What’s the process for building our static sign ML model?

  1. Data Collection and Preparation: We extracted and recorded the normalized landmarks from Google MediaPipe for each sign. For now we have around 1K data for each of the letters we have, each of them with 21*2 coordinate values as features.
  2. Choosing and Training Model: In this case, we chose a supervised learning neural network model for training, which is easy to build using Tensorflow and Keras. The training time depends on how I construct for the model, the average time is about 4-6 minutes per training.
  3. Evaluating and Parameters Tuning: This is the part that’s time consuming. At the beginning of the process, I encountered huge losses and low accuracy in similar signs, e.g. m&n, d&x, u&r, o&c. We continued retraining by recording the data with better quality, diversity and quantity, adjusting the hyperparameters such as epochs, batch sizes and the number of layers. Eventually we have a 98% accuracy model up and running.

What challenges have you encountered when training the model?

  1. The environment setup, the first week I’ve been tackling numerous version compatibility issues between opencv, python and mediapipe.
  2. We had a feature for detecting the closest hand in front of the camera, but since we don’t have a depth camera, I tried to use the z coordinates from MediaPipe, which performed really unstable when making signs. I also tried an another approach called Monocular depth estimation, which is a computer vision task that involves predicting the depth information of a scene from a single RGB image. However, that’s super computationally-INTENSIVE, and I was about to try that on the GPU, but again the environment setup and the version of Tensorflow will be again a super long process, so we kicked that feature out. 
  3. At the beginning the camera loading time is so slow that it’s really frustrating and time wasting when playtesting, so we then improved that, and it worked out pretty well.
Depth Experiments

Is there any improvements and future prospects? 

  1. The potential improvements on this model we will be focusing on, if we have time, is the data-feeding part. We’re trying to collect more data from different hands size, different hand shapes and we might consider finding an expert to help out for the data. To accomplish this, I was thinking about setting up a database and maybe send the data collecting module for experts to collect data, but as far as it’s working for the game we have right now, that’s kinda out of scope for this semester.
  2. The future prospect for this is mentioned in quarters by some of the faculties, I believe it’s Steve, Jon, Bryan and Dave. It’s a great platform for BVW, with just using a webcam.

Phase II – Motion Detection

Phase II Demo

Why is there a second phase for motion detection?

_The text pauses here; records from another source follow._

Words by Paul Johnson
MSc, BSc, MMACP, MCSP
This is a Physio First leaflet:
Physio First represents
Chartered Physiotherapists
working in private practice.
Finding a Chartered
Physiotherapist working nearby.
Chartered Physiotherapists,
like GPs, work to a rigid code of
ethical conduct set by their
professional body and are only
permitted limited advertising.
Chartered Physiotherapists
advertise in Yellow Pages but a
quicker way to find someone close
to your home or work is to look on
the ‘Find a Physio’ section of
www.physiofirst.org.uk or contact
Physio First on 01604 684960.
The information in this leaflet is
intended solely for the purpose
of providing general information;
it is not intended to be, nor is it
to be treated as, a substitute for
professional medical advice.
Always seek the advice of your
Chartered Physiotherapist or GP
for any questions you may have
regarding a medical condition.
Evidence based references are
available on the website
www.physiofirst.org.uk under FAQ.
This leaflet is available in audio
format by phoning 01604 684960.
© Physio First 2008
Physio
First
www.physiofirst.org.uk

For better game experience, we are now trying to include movement signs. Among alphabets, there’re two letters J and Z with a motion when signing them. By integrating motion detection, we’ll be able to introduce more simple words and phrases other than letters.

What’s your approach when dealing with motion detection?

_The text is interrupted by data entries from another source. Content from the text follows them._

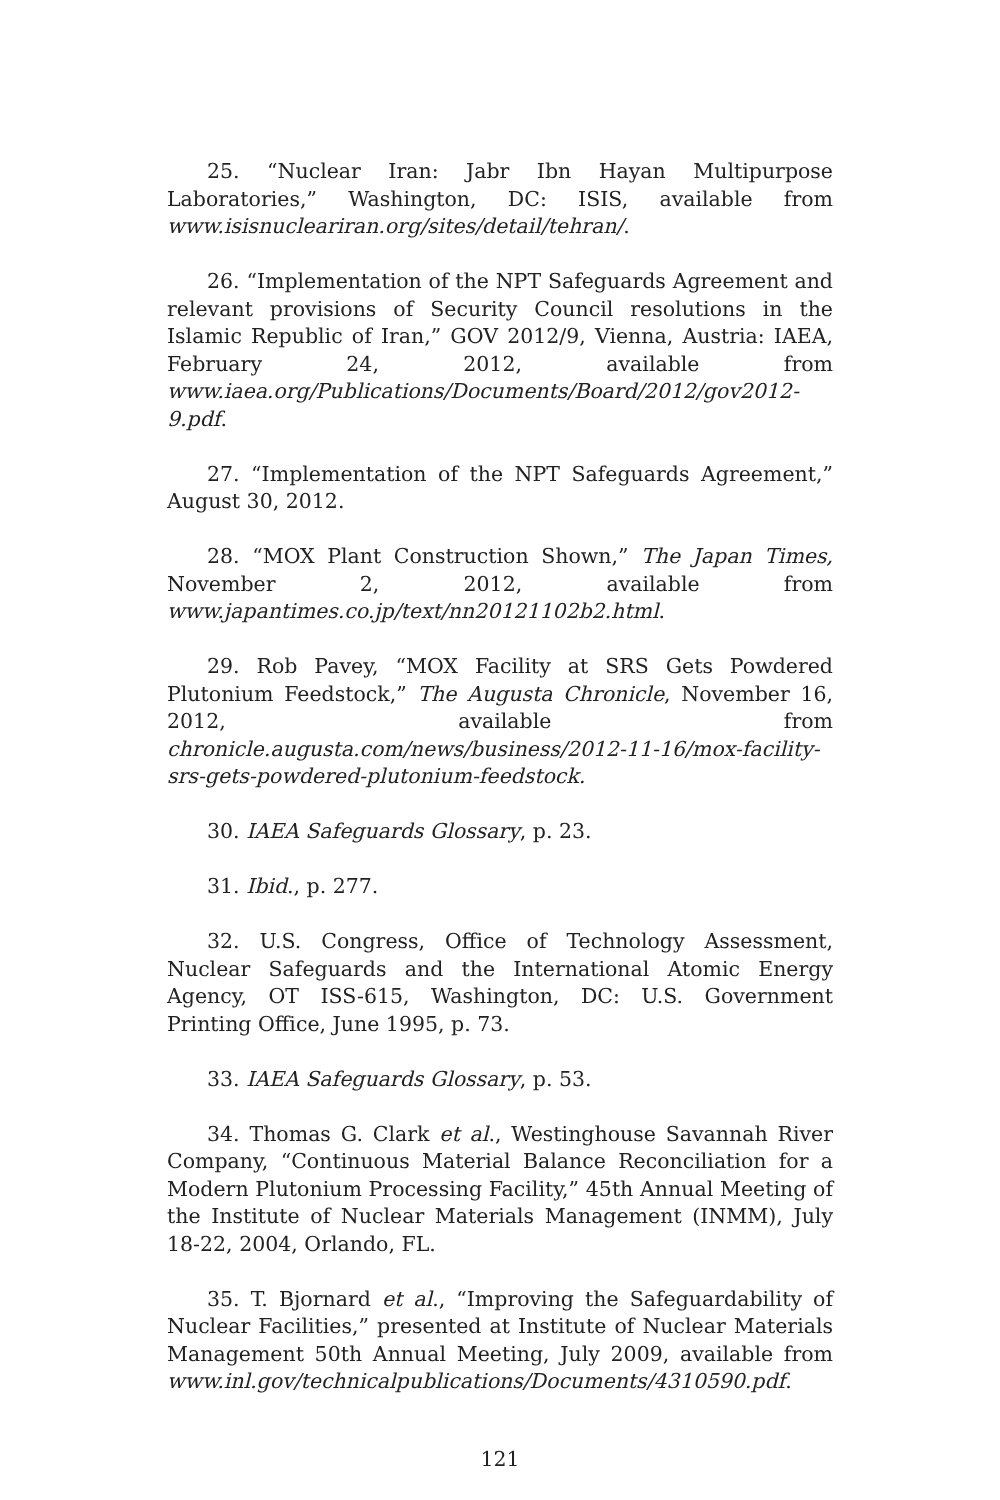25. “Nuclear Iran: Jabr Ibn Hayan Multipurpose Laboratories,” Washington, DC: ISIS, available from www.isisnucleariran.org/sites/detail/tehran/.
26. “Implementation of the NPT Safeguards Agreement and relevant provisions of Security Council resolutions in the Islamic Republic of Iran,” GOV 2012/9, Vienna, Austria: IAEA, February 24, 2012, available from www.iaea.org/Publications/Documents/Board/2012/gov2012-9.pdf.
27. “Implementation of the NPT Safeguards Agreement,” August 30, 2012.
28. “MOX Plant Construction Shown,” The Japan Times, November 2, 2012, available from www.japantimes.co.jp/text/nn20121102b2.html.
29. Rob Pavey, “MOX Facility at SRS Gets Powdered Plutonium Feedstock,” The Augusta Chronicle, November 16, 2012, available from chronicle.augusta.com/news/business/2012-11-16/mox-facility-srs-gets-powdered-plutonium-feedstock.
30. IAEA Safeguards Glossary, p. 23.
31. Ibid., p. 277.
32. U.S. Congress, Office of Technology Assessment, Nuclear Safeguards and the International Atomic Energy Agency, OT ISS-615, Washington, DC: U.S. Government Printing Office, June 1995, p. 73.
33. IAEA Safeguards Glossary, p. 53.
34. Thomas G. Clark et al., Westinghouse Savannah River Company, “Continuous Material Balance Reconciliation for a Modern Plutonium Processing Facility,” 45th Annual Meeting of the Institute of Nuclear Materials Management (INMM), July 18-22, 2004, Orlando, FL.
35. T. Bjornard et al., “Improving the Safeguardability of Nuclear Facilities,” presented at Institute of Nuclear Materials Management 50th Annual Meeting, July 2009, available from www.inl.gov/technicalpublications/Documents/4310590.pdf.
121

Currently, we have 2 approaches experimenting, LSTM (Long Term Short Memory) and DTW (Dynamic Time Warping)

The first method is building a LSTM model for detecting motion signs. LSTM is a recurrent neural network (RNN) which is capable of learning order dependence in sequence prediction problems. The advantage of using LSTM for this project is that it’s a similar structure with the static sign tracker, and easier to integrate to our current project. However, the data we need is way lot more compared to the static poses, since we need to record the landmarks from each frame for a number of sequences, and I tested out that it’s not as stable as expected, maybe is the data or maybe it’s almost there but just needs more adjustment.   

The second method is using an approach called Dynamic Time Warping, which  is widely used for computing time series similarity. The upside of this approach is that it’s faster in data collecting, and it’s pretty good when testing out, but the down side of this is that it’s more code, and having harder integration into the gameplay and game system we have now. We’re still testing the stability and accuracy of this approach, and we might go for this one if the adjustment is ready in-time and the integration is further solved. 

The potential third approach is to record “sequence static signs” inside the model we have now, and match the “(static) sequences” to pass out the letter. Or simply ask the player move their finger in a fix track generating in Unity to finish the sign. Pros: Easy. Cons: Bad extension, potentially mess up data, and follow fix track in Unity might be frustrating and results bad gaming experience.